One of my favorite does, Autumn Joy, had a litter on Saturday. Pictures of them, too, probably tomorrow if it gets light enough outside. She fussed a good bit Saturday morning, carrying hay around. When I went to check on her, she had moved all the hay out of the nest box into a corner of the cage. I put the hay back and moved the nest box to her chosen corner. That made her happy and when I went back six healthy looking bunnies were squirming in a pile of her wool in the nest box.
Early Sunday morning we had a thunderstorm. Lily sat beside me on the bed, guarding me from the weird noises and flashes. She used to be brave about storms but during the last couple of years they upset her. So she pretends to be protecting me, growling back at the thunder while she sits pressed as close to my side as she can get.
It was sunny by the time I was supposed to go to the tent, so I loaded up the truck with the spinning wheel. After a few last minute chores in the house, I came back out to see half a dozen little birds perched on the wheel and tailgate of the truck. They scattered when they saw me; I would have loved a picture. I think they wanted the tuft of wool at the end of my yarn, so I went back inside and found some loose wool for them. It disappeared during the morning.
Pot 'o Gold
We set up and the sun lasted awhile, then clouds drifted across the sky. We weren't too worried until it started getting darker, then we moved things into the center of the tent. Pretty soon there was a flash of lightning that looked like it hit down in the hill below the tent. Dad went home to rescue TJ, who was outside, and Sue and I fled to the truck. Lots of thunder and lightning, and then hail that was a little larger than a pea clattered over the truck and danced on the pavement of the road. It didn't last long, but long enough to get some of our stuff wet and make us decide to pack up and head for home. Not many people around anyway.
Lily was annoyed when I got home, because she had to sit through this storm by herself. So to apologize I took her to town with me and we went grocery shopping. On the way we stopped by to say hello to Mom and Wendell and wish Mom a Happy Mother's Day. I ran into Judith and went by her lovely house to set her up as a contributor to the Blue Ridge Gazette. Judith is a Naturopath and we're looking forward to her articles.
Rainbow Over the Hills of Home
It was raining again when I got home, and I hurried down to the bunny house to check on things and feed everyone. It was so pleasant working in the barn with the rain clattering on the roof, while the rabbits munched peacefully on their carrots. The sun came out as I left the barn, silvering the shower. I looked up to see a rainbow arching across the farm, from the road to the woods, and ran for my camera.

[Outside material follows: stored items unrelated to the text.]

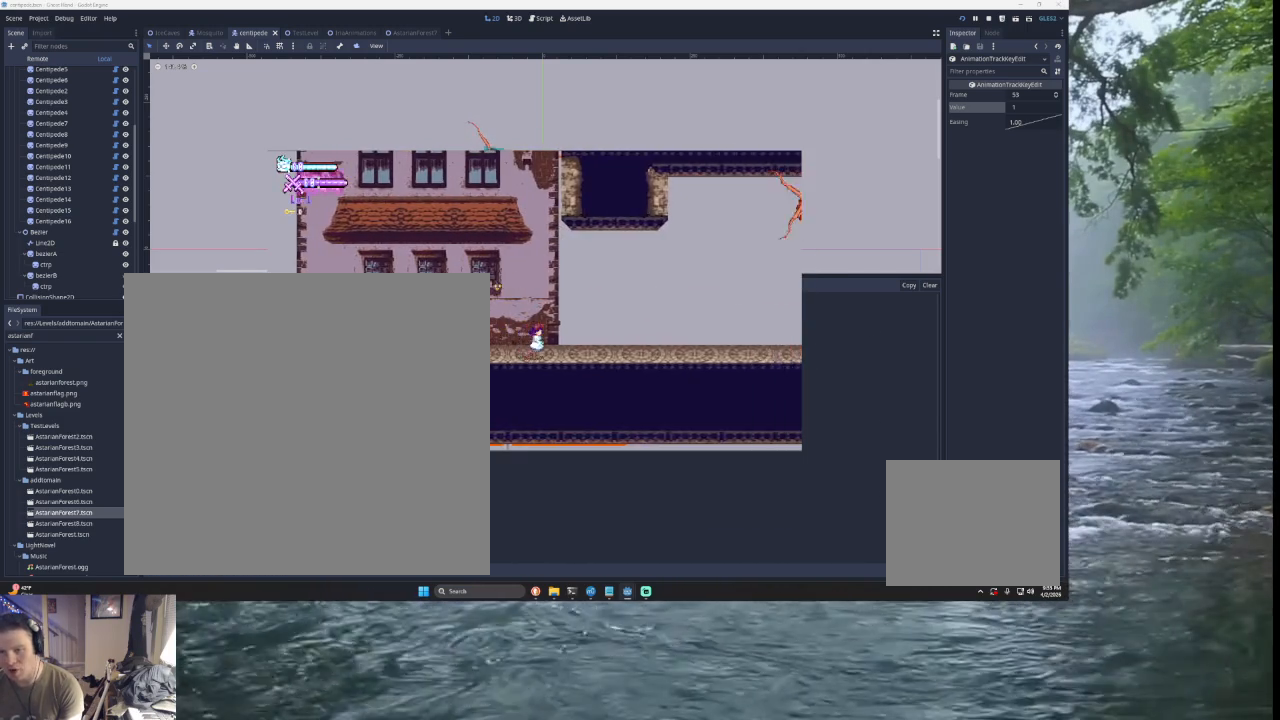
{"buttons": ["TRIANGLE"], "left_stick": "center", "right_stick": "center", "events": [[67, "left_stick", "center"], [100, "TRIANGLE", "down"], [267, "left_stick", "right"], [367, "TRIANGLE", "up"], [367, "left_stick", "center"], [433, "TRIANGLE", "down"], [433, "left_stick", "left"], [500, "left_stick", "center"]]}
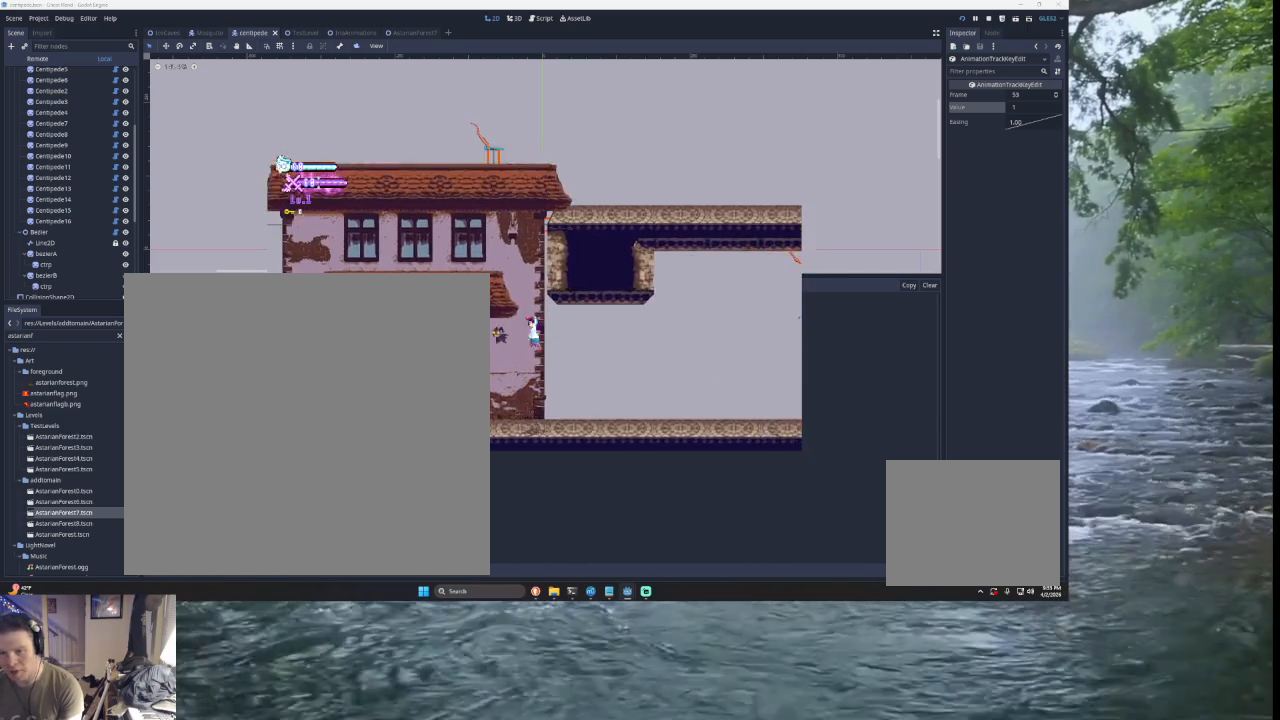
{"buttons": ["TRIANGLE"], "left_stick": "center", "right_stick": "center", "events": [[33, "left_stick", "right"], [300, "TRIANGLE", "up"], [300, "left_stick", "center"], [400, "TRIANGLE", "down"]]}
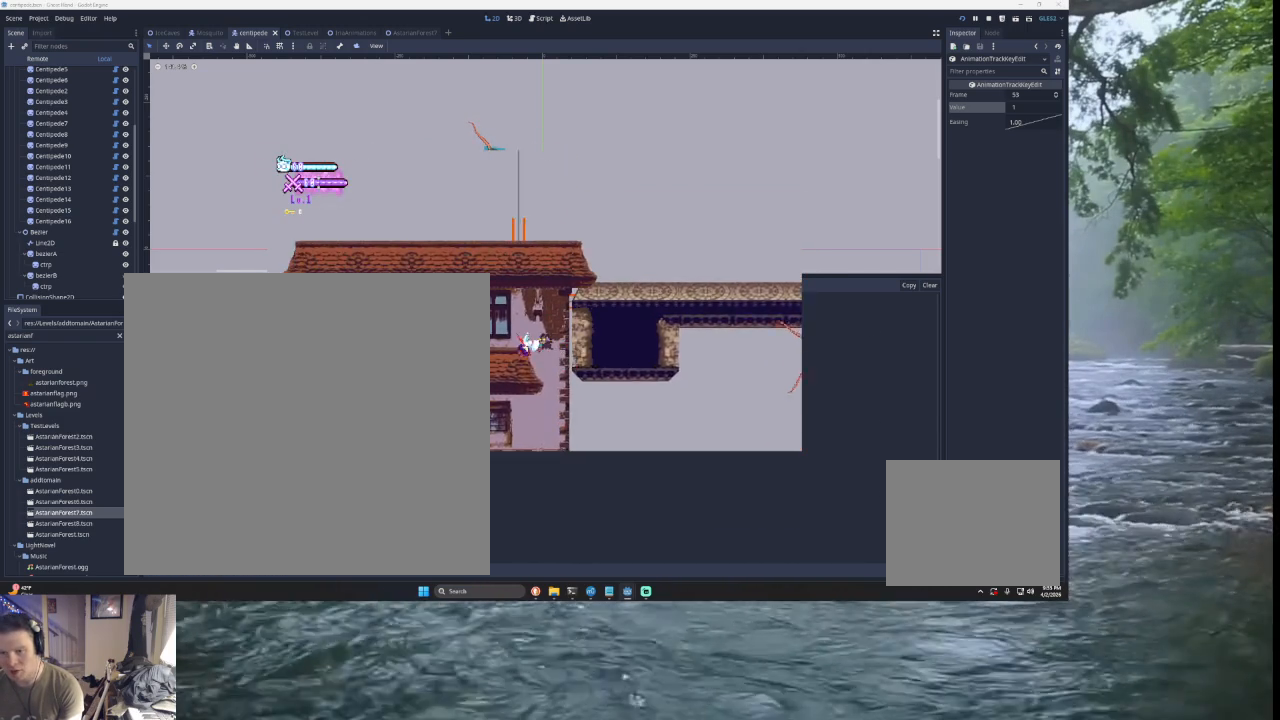
{"buttons": ["START"], "left_stick": "left", "right_stick": "center", "events": [[67, "left_stick", "left"], [200, "TRIANGLE", "up"], [500, "START", "down"]]}
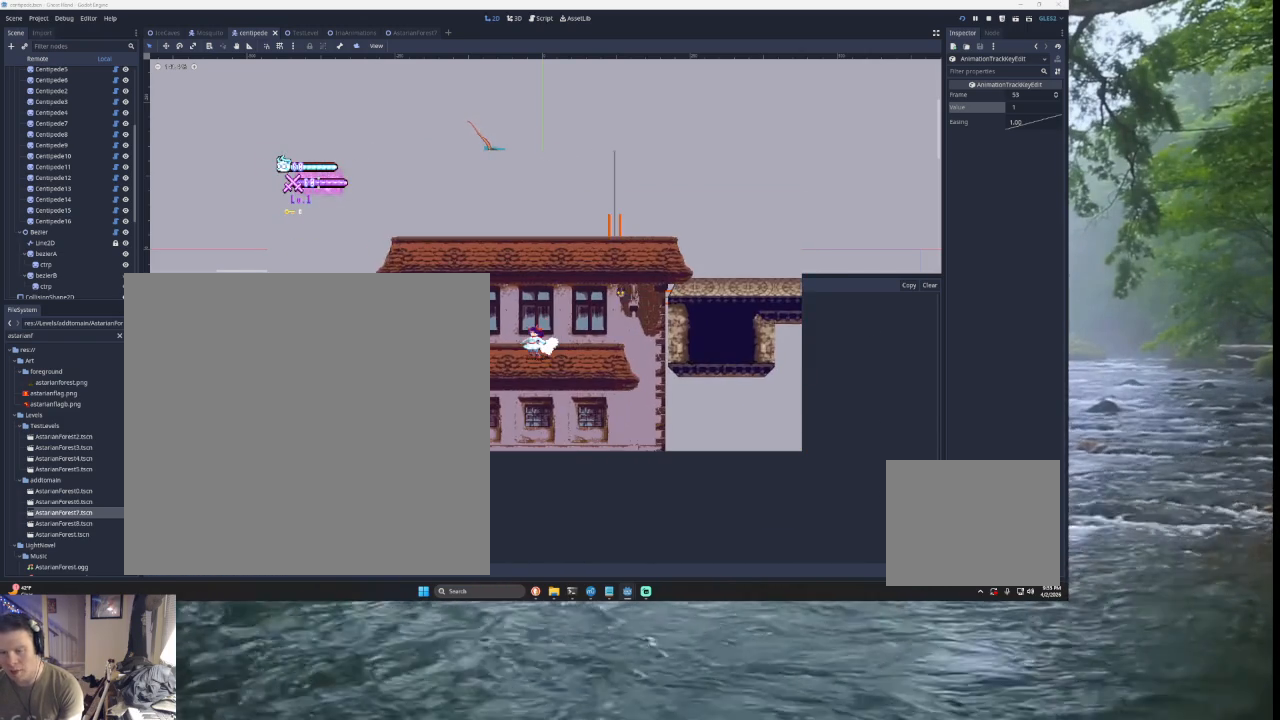
{"buttons": [], "left_stick": "center", "right_stick": "center", "events": [[67, "left_stick", "center"], [133, "START", "up"], [167, "left_stick", "down"], [267, "left_stick", "center"], [367, "left_stick", "down"], [467, "left_stick", "center"]]}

We settled in for a quiet evening, with rain and thunder outside at times. When I took TJ out for his last ramble of the day the stars were out and clouds were moving lazily across the sky. This morning it is overcast and cool; more rain expected today.
I heard from some of Cyndy's friends about how things are going at Riverrim. The news is encouraging; Cyndy's husband is doing very well. Much better than first expected, apparently. Cyndy thanks you all for your warm thoughts and prayers. There will be a long recovery period, it seems, and still some anxious times ahead, so if you have time spare a thought toward Riverrim.